Mereu (2000) ainda aponta que a Igreja Católica foi a primeira instituição a utilizar intensamente alguns dispositivos para preservar o conceito de fé como instituição dominante e estabelecer uma separação entre o fiel, o ortodoxo, o devotado servidor, o obediente às ordens do chefe, o escolhido de Deus e os excomungados,  os heréticos, sismáticos, os apóstatas, os heterodoxos,  os pagãos, os infiéis e os judeus.
Dentro do campo da história das mentalidades, encontramos o relato de Carlo Ginsburg, escrito no livro O Queijo e os Vermes, que se refere à perseguição e morte do moleiro Menocchio, que foi denunciado ao Santo Ofício e submetido a inúmeros interrogatórios sob a acusação de ter pronunciado uma heresia sobre Cristo, ter criticado os sacramentos da Igreja e ter apontado as contradições  e  o jogo de forças nas  práticas discursivas religiosas.

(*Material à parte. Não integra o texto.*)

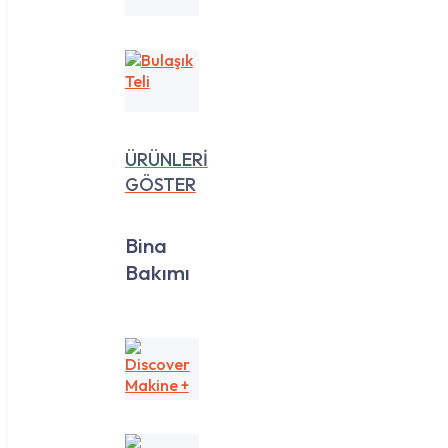
35
Lt
Bulaşık
Teli
ÜRÜNLERİ
GÖSTER
Bina
Bakımı
Discover
Makine
+
Yedek
Koku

Na condenação de Menocchio, o grau de intolerância institucional se materializou de forma muito contundente nas decisões de seus inquisidores. Observemos o comunicado de execução de atos intolerantes:

Comunicou-lhe por ordem de sua Santidade, Nosso Senhor, que não deve faltar em proceder com a diligência que pede gravidade do caso e ele não pode deixar de ser punido pelos seus horrendos e execráveis excessos, e que o devido e rigoroso castigo sirva de exemplo para outros por essas partes. Não deixe de executar tudo à risca e com o rigor de espírito que a importância do caso exige. E este é o desejo expresso por Sua Santidade (grifo nosso) (Ginsburg, 1987, p. 272).

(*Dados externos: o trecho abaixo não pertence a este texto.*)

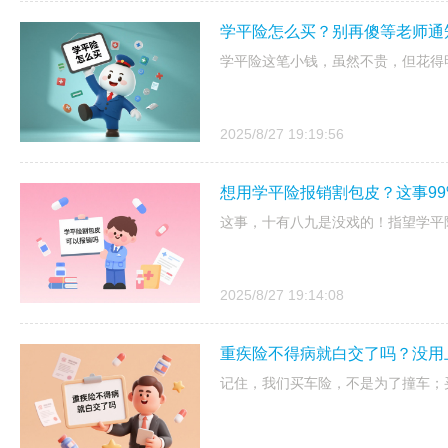
学平险怎么买？别再傻等老师通
学平险这笔小钱，虽然不贵，但花得
2025/8/27 19:19:56
想用学平险报销割包皮？这事9
这事，十有八九是没戏的！指望学平
2025/8/27 19:14:08
重疾险不得病就白交了吗？没用
记住，我们买车险，不是为了撞车；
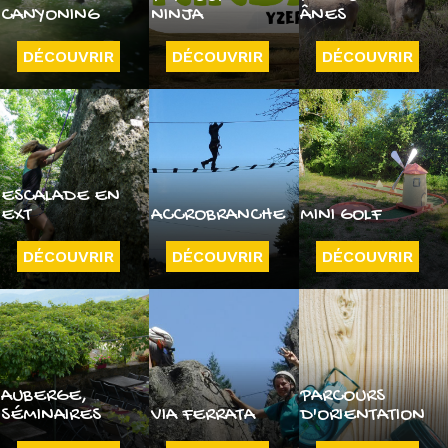
CANYONING
NINJA
ÂNES
DÉCOUVRIR
DÉCOUVRIR
DÉCOUVRIR
ESCALADE EN
EXT
ACCROBRANCHE
MINI GOLF
DÉCOUVRIR
DÉCOUVRIR
DÉCOUVRIR
AUBERGE,
PARCOURS
SÉMINAIRES
VIA FERRATA
D'ORIENTATION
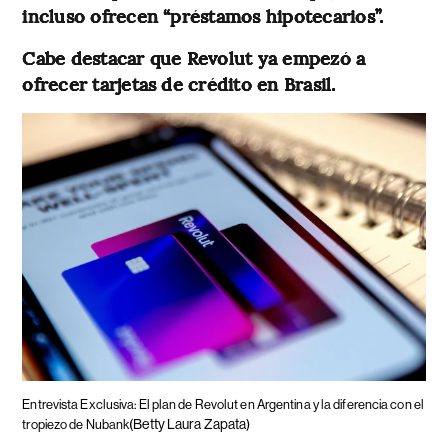
incluso ofrecen “préstamos hipotecarios”.
Cabe destacar que Revolut ya empezó a
ofrecer tarjetas de crédito en Brasil.
Entrevista Exclusiva: El plan de Revolut en Argentina y la diferencia con el
(Betty Laura Zapata)
tropiezo de Nubank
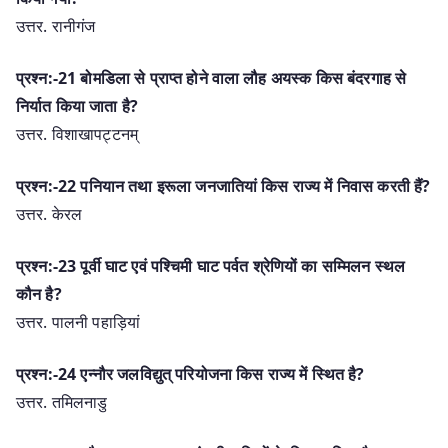
उत्तर. रानीगंज
प्रश्न:-21 बोमडिला से प्राप्त होने वाला लौह अयस्क किस बंदरगाह से
निर्यात किया जाता है?
उत्तर. विशाखापट्टनम्
प्रश्न:-22 पनियान तथा इरूला जनजातियां किस राज्य में निवास करती हैं?
उत्तर. केरल
प्रश्न:-23 पूर्वी घाट एवं पश्चिमी घाट पर्वत श्रेणियों का सम्मिलन स्थल
कौन है?
उत्तर. पालनी पहाड़ियां
प्रश्न:-24 एन्नौर जलविद्युत् परियोजना किस राज्य में स्थित है?
उत्तर. तमिलनाडु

Um rápido olhar pela História do Brasil é suficiente para observarmos que os atos de intolerância praticados pelos colonizadores  e grupos dominantes não se restringiram aos desmandos e abusos da igreja e aos regimes anti-democráticos nos Estados Unidos e Europa, mas se desenvolveram por toda a América Latina, atingindo intensamente o Brasil-Colônia, passando ao Brasil-República e chegando hoje ao Brasil-Sociedade da Informação, neoliberal e pseudo-democrático.
Em seu livro, As Veias Abertas da América Latina, Galeno (1990) mostra um contundente panorama dos diversos povos latino-americanos, transformados em vítimas da ganância insane de saltimbancos e salteadores e submetidos à humilhação desmedida.

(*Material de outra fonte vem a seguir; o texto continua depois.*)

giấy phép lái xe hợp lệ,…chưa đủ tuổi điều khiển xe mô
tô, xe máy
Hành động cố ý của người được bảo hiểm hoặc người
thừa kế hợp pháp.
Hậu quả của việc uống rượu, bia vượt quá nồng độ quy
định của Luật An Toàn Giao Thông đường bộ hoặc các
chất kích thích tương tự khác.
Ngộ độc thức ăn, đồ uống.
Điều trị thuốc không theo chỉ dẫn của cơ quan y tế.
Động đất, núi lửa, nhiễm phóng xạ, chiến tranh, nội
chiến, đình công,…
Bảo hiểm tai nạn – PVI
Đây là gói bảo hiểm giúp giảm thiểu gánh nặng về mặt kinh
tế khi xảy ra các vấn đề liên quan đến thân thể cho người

As condições em que se deu o tráfico de escravos aliado às práticas de torturas e punições e o extermínio de populações indígenas inteiras, mostram claramente a dimensão que a  intolerância assumiu nas ações  dos colonizadores, desbravadores e conquistadores (espanhóis, holandeses e portugueses ) na Pátria-Mãe, gentil.
Os exploradores, Cristóvão Colombo, Américo Vespúcio e Fernão de Magalhães, que prestem conta do genocídio de milhares de índios e  das riquezas que eles açambarcaram na América Latina. Os conquistadores espanhóis, Fernão Cortez  e Francisco Pizarro, que devolvam os metais preciosos ao México e aos Andes e restaurem os templos incas, maias e astecas, porque das veias latinas ainda corre sangue. Sonhos impossíveis, pois hoje, apenas, podemos nos confrontar com os fantasmas e seus seguidores.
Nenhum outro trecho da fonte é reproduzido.